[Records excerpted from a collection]

-=-=-=-=-

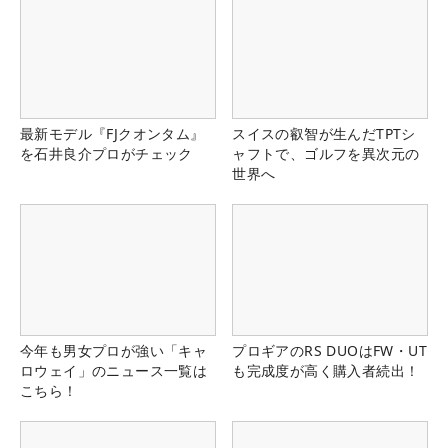
最新モデル『FJクオンタム』
スイスの叡智が生んだTPTシ
を石井良介プロがチェック
ャフトで、ゴルフを異次元の
世界へ
今年も男女プロが強い「キャ
プロギアのRS DUOはFW・UT
ロウェイ」のニュース一覧は
も完成度が高く購入者続出！
こちら！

-=-=-=-=-

**Task prompt:** Exclude images and repeat all entries exactly.

**Output of the task:**
最新モデル『FJクオンタム』
スイスの叡智が生んだTPTシ
を石井良介プロがチェック
ャフトで、ゴルフを異次元の
世界へ
今年も男女プロが強い「キャ
プロギアのRS DUOはFW・UT
ロウェイ」のニュース一覧は
も完成度が高く購入者続出！
こちら！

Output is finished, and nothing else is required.